» **Task requirements**
When a line in the material contains the word "Rendered", copy it.

» **The input**
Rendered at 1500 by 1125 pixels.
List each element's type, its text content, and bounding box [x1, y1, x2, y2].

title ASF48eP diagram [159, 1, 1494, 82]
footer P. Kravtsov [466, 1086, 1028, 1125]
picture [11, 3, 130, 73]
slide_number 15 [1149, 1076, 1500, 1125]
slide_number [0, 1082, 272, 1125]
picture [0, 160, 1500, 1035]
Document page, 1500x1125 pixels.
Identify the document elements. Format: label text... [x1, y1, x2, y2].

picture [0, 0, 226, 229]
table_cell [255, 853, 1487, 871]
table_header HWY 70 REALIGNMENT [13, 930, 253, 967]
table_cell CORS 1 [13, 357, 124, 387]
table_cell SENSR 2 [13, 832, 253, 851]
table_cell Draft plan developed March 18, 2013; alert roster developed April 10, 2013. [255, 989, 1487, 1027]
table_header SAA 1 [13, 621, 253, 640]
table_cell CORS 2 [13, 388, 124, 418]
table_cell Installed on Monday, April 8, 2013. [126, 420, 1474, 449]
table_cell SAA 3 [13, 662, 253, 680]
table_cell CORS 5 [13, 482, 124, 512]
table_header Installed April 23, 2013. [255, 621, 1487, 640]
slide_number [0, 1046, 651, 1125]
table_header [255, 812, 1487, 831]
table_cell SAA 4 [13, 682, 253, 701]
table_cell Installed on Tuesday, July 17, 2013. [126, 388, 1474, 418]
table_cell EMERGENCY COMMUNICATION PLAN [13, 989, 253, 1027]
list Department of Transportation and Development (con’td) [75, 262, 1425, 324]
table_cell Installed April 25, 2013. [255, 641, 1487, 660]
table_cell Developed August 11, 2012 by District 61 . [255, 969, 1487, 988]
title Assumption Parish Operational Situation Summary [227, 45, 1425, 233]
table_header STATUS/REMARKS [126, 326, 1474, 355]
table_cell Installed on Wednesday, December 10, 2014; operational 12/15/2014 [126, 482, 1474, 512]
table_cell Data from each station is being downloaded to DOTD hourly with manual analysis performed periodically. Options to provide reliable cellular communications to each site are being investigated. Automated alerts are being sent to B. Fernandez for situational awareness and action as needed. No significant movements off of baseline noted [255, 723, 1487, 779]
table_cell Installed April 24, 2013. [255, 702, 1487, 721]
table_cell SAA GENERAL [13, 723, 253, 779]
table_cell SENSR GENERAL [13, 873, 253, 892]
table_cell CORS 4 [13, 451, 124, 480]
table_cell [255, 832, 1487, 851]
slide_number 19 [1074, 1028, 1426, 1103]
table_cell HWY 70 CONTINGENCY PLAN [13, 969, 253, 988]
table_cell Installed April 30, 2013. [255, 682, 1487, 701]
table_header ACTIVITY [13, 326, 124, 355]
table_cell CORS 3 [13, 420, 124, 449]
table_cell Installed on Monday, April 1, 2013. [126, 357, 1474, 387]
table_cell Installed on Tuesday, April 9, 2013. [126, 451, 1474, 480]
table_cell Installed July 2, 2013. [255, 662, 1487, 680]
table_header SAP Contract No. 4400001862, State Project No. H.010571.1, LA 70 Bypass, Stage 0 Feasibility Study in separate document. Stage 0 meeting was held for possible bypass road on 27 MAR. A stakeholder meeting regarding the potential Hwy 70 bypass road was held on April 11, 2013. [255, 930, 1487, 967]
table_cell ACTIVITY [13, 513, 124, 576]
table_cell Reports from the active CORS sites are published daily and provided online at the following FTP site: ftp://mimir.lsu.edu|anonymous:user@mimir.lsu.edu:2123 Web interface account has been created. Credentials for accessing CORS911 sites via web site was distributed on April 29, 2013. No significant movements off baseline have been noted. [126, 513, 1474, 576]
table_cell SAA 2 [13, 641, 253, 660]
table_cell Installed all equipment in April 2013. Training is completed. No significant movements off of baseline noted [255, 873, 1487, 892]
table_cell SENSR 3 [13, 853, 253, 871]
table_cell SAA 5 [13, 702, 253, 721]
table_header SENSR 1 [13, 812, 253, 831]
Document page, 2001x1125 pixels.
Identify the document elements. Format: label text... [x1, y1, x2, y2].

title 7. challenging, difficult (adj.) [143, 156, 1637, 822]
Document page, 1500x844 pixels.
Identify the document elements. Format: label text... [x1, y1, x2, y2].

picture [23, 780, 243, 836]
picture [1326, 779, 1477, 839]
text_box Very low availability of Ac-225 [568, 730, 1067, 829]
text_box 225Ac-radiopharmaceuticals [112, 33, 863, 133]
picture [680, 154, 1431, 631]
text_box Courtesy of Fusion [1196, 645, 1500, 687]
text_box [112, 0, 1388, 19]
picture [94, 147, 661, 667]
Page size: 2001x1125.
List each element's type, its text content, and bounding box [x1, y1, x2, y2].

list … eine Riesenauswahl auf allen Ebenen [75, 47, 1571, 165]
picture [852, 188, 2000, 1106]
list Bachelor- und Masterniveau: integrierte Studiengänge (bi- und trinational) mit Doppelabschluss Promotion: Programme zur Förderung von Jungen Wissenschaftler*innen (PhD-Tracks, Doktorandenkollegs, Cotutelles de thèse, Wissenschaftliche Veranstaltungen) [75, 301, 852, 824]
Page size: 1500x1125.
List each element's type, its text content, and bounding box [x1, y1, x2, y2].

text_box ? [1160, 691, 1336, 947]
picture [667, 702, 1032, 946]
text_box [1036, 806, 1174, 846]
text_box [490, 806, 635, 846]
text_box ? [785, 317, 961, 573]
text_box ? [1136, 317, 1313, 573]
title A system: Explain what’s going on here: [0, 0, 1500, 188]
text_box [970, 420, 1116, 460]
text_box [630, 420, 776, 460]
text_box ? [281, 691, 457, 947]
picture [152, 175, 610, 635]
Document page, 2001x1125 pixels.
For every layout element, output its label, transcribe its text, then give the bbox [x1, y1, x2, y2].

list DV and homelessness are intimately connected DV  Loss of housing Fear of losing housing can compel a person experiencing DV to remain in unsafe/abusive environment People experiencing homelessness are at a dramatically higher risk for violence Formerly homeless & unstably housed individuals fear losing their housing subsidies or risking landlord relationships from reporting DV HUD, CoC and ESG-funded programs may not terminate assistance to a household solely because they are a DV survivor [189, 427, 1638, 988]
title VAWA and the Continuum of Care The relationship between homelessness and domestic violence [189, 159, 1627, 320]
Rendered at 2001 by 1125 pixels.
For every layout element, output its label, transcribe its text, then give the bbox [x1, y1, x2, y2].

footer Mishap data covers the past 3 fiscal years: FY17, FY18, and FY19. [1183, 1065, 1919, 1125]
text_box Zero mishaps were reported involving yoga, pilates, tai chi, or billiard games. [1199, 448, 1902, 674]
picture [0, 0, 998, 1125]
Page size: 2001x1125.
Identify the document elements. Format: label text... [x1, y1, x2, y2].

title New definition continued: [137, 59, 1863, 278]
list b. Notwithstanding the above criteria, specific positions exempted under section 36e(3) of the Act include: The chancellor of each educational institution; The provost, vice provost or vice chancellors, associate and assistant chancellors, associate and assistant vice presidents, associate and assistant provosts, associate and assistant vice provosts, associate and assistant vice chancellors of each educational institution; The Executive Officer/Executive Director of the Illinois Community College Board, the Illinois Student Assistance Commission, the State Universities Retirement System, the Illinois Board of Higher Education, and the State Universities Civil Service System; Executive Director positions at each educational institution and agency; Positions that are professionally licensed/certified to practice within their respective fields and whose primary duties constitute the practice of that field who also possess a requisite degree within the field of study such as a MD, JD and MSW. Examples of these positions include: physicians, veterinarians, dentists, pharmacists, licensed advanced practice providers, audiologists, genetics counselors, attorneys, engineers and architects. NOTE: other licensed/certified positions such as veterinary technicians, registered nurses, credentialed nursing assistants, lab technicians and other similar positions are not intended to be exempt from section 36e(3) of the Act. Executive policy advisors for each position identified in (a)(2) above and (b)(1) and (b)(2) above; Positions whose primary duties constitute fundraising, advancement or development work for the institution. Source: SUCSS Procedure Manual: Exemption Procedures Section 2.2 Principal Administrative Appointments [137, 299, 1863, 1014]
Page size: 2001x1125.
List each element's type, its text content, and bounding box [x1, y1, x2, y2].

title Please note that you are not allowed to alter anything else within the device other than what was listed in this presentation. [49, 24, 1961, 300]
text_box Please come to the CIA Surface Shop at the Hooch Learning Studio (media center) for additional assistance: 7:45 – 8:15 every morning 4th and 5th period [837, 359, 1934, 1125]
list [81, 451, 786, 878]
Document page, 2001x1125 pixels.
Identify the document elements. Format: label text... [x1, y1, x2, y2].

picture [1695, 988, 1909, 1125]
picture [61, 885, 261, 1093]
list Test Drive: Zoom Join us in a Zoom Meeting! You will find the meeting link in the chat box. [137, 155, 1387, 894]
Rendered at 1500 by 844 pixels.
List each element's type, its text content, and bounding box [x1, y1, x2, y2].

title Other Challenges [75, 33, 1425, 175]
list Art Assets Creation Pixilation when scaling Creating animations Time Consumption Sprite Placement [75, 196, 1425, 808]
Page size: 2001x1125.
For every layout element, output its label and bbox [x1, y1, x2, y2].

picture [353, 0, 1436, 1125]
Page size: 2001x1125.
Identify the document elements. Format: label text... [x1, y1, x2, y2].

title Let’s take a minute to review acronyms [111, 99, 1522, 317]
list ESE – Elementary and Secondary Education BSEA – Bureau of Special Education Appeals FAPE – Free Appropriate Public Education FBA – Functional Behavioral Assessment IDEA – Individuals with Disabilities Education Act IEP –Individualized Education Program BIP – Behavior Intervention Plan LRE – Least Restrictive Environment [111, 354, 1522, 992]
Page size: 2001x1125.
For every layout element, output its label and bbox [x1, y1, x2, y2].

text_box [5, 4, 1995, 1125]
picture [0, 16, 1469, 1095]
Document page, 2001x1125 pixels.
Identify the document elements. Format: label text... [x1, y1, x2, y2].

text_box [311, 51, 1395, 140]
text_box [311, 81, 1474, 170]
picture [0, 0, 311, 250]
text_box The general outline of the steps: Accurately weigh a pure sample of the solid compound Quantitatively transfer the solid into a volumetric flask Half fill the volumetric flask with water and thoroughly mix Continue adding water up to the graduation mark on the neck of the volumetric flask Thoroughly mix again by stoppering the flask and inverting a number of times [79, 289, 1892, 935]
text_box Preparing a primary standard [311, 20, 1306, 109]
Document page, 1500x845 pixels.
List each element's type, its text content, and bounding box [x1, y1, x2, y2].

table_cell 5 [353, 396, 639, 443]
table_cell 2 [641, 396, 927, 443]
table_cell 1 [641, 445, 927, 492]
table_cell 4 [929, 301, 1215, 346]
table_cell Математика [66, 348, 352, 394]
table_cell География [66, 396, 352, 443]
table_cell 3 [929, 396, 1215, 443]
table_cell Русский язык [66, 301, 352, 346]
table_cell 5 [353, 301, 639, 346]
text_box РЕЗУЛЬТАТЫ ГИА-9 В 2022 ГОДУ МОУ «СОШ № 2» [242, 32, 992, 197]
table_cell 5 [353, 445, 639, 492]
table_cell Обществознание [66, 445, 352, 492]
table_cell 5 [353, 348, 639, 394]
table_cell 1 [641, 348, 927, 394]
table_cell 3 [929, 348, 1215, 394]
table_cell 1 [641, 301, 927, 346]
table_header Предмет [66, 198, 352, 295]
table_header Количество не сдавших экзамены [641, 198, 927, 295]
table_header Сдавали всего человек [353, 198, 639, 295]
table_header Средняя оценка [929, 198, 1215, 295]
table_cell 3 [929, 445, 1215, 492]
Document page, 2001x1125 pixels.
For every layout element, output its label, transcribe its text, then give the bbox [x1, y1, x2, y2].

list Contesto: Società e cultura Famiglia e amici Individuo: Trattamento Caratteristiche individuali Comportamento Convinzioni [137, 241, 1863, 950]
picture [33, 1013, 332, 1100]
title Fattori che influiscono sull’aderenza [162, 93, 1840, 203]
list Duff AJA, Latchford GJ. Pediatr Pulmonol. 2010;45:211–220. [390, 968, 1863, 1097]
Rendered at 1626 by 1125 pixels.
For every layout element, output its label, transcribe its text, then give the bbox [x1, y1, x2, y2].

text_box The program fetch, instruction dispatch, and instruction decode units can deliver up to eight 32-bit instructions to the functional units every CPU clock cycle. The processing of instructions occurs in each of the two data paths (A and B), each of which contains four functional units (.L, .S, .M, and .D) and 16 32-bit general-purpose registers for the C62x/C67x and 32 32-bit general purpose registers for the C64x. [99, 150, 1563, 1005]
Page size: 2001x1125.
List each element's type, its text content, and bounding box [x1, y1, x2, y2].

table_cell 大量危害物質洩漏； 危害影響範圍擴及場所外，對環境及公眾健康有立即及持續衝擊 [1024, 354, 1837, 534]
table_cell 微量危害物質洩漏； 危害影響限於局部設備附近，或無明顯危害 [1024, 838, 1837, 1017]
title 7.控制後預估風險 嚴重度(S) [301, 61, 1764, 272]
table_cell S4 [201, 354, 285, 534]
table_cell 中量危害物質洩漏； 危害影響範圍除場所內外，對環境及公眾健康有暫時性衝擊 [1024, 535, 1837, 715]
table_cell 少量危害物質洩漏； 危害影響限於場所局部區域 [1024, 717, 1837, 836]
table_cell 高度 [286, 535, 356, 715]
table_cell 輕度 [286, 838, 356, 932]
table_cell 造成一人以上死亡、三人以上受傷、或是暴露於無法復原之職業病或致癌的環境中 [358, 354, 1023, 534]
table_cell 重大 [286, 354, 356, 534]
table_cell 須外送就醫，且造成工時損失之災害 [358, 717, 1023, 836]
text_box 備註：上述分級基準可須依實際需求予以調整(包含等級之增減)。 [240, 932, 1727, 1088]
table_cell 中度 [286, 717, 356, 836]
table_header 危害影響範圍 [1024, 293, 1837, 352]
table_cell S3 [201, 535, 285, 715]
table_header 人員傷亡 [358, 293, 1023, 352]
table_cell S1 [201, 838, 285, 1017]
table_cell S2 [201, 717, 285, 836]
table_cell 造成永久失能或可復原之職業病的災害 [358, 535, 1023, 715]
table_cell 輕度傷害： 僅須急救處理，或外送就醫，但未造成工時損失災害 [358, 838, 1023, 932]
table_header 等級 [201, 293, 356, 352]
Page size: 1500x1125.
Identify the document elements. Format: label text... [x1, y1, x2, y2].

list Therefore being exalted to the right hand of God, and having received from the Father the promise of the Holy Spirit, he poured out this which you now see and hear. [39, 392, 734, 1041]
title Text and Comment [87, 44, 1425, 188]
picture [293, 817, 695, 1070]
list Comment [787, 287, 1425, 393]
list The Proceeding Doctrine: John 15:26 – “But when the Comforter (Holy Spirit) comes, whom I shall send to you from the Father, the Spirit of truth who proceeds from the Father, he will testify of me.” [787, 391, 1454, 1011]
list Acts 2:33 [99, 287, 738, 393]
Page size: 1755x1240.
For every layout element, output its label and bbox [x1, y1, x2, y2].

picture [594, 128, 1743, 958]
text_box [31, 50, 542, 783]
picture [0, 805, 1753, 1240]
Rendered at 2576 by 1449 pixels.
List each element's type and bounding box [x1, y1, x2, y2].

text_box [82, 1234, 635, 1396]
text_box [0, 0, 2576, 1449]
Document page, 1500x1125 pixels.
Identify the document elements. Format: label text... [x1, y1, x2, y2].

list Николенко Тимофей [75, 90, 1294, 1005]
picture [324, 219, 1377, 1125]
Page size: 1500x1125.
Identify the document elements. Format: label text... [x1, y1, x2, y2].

» **Task solution**
Rendered at 1500 by 1125 pixels.
Rendered at 2001 by 1125 pixels.
Rendered at 1500 by 844 pixels.
Rendered at 1626 by 1125 pixels.
Rendered at 2576 by 1449 pixels.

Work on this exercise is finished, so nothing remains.